Voici une suite fascinante aux précédents enregistrements du saxophoniste brésilien Ivo Perelman avec le « violoniste » alto Mat Maneri. Après un duo, Two Men Walking, et un trio avec le guitariste Joe Morris, Counterpoint, notre saxophoniste ténor, un des plus originaux parmi ceux qui peuplent la côte Est des USA, commet un album fou où sa voix chaleureuse, chantante, étire les sons et les intervalles entre les notes, comme si le système tempéré n’avait jamais existé, et se mêle aux volutes de deux altistes (violon alto), son complice Mat Maneri et la remarquable Tanya Kalmanovitch. Ces deux  poètes des cordes frottées explorent les intervalles microtonaux et les probabilités du glissando sous toutes leurs coutures et se gardent de faire un « solo ». Le jazz est avant tout une musique collective et ces deux artistes nous en donnent un exemple vivant en créant une trame orchestrale homogène en interpénétrant chacun de leurs traits, mais hétérodoxe par rapport aux canons de la musique tempérée. C’est vraiment un album de jazz libre de première classe où la spontanéité rencontre idéalement une forme subtile de préméditation.

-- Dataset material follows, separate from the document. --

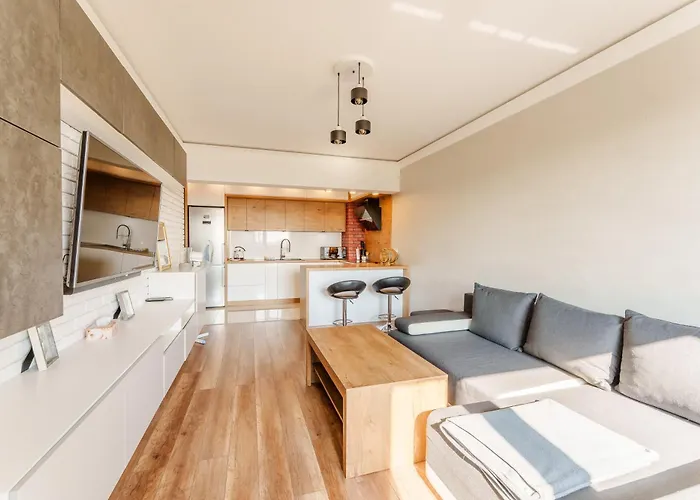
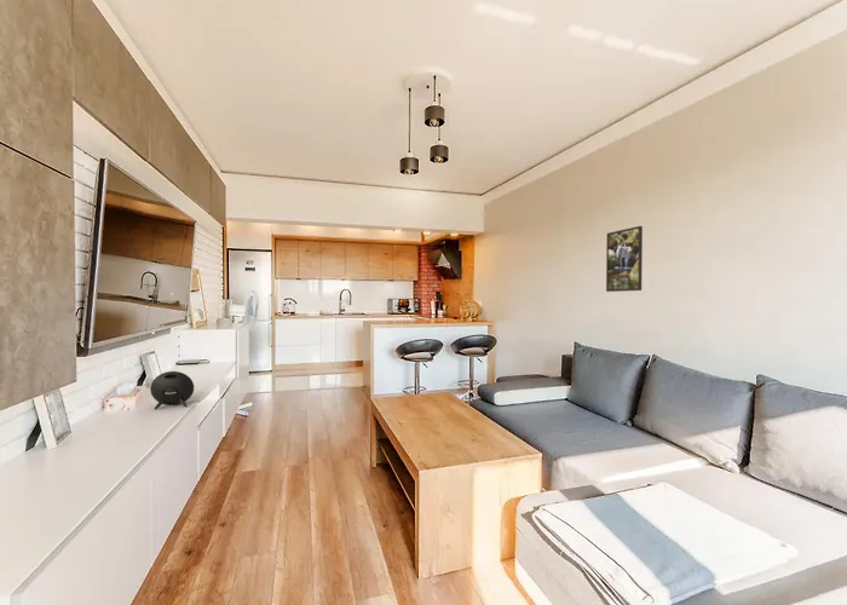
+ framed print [605,225,644,293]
+ speaker [149,370,195,410]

Un autre superbe disque d’Ivo Perelman avait été dédié à la Callas (sous le tire Callas en duo avec le pianiste Matt Shipp) et maintenant c’est au compositeur brésilien Villa Lobos que l’hommage s’adresse, sans doute pour souligner que notre homme réalise des chefs d’œuvre, ou simplement, des albums dont l’écoute répétée ne fait que bonifier l’intense plaisir qu’on en retire. Je ne vais pas épiloguer plus avant. C’est tout bonnement un vrai délice musical innovant et 100 % original !! Que peut – on dire de plus ? Ivo Perelman est un des plus grands poètes contemporains du saxophone ténor et cette Suite en est une belle preuve de plus.